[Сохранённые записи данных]
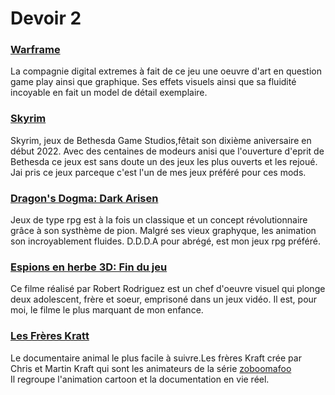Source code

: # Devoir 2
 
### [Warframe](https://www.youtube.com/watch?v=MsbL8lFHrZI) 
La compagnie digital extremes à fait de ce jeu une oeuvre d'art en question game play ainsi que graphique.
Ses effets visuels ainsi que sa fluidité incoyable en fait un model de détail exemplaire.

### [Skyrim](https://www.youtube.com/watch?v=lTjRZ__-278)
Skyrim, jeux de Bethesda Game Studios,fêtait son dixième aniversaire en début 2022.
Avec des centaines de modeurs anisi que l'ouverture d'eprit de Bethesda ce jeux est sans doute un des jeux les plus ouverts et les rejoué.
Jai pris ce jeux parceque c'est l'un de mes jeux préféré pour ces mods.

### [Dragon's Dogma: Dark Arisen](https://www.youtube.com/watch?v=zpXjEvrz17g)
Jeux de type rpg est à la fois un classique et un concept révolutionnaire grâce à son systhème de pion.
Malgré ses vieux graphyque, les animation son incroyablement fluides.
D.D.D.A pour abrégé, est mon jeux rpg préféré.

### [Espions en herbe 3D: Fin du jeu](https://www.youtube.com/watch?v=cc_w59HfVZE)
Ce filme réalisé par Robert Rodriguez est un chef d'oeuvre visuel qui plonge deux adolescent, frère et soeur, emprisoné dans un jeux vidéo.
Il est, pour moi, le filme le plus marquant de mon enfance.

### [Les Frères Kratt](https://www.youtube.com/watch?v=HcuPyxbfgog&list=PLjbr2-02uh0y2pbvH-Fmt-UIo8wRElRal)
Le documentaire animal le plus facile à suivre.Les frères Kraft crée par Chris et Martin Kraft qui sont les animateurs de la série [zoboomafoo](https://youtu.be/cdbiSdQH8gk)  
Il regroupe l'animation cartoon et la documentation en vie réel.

-- Что сделать --
Посчитайте, в скольких строках выше встречается слово "youtube". В ответе напишите только число.

-- Письменный ответ --
5